Tuesday, May 11, 2010

Will Shanghai Lead the Way ... to the Downside?

Well. Calling S&P500 to 1300-something was such a wonderful timing, wasn't it? While it could still get there, the timing is anyone's guess at this point, with the European "nuclear" option to save euro lasted 12 hours.

In the meantime, I was reading an article at Bloomberg, which said "China is entering a bear market". WHAT?

Shanghai Composite Index lead the way to the upside; it bottomed in October 2009, nearly 6 months before the US stock market bottomed in March 2009.

To my surprise, I found out that Shanghai totally underperformed Dow. I don't regularly check Chinese indices, but all the news about China being the engine to pull the world out of the recession has given me the impression that the stock market there is booming as well. But no. Shanghai index retraced barely above 38.2% Fibonacci retracement, while Dow touched 61.8%. Shanghai was going sideways since August last year, forming a symmetrical triangle. But instead of breaking in the direction of the previous trend (which was up), it broke down. Technical indicators (Aroon, Slow stochastics, histogram) are all negative, and already flashed a sell signal.

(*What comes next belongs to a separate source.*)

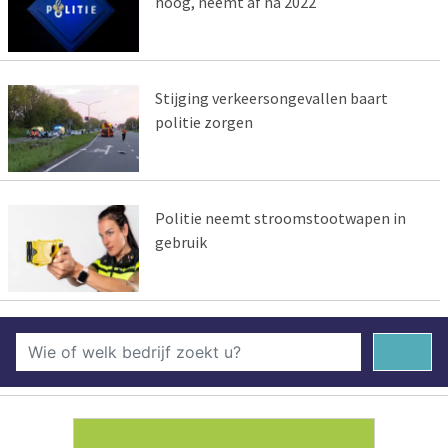
hoog, neemt af na 2022
Stijging verkeersongevallen baart
politie zorgen
Politie neemt stroomstootwapen in
gebruik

Dow hasn't reached that stage yet, as you see. Technical indicators are still in a bullish territory, although the MACD histogram has been one big negative divergence ever since March 2009. However, with the last week's freefall thanks to algo bots and with "we will do whatever it takes" Europe, it feels like the floor has been yanked from under our feet. And what we saw that day under our feet was a void, a blackhole.

Those algo bots were busy all day Friday and all day today to prove (to the regulatory authorities) that they are worthy provider of liquidity, capable of supporting the market. I wonder if they were successful in convincing investors. The stock market doesn't feel like a pricing mechanism any more.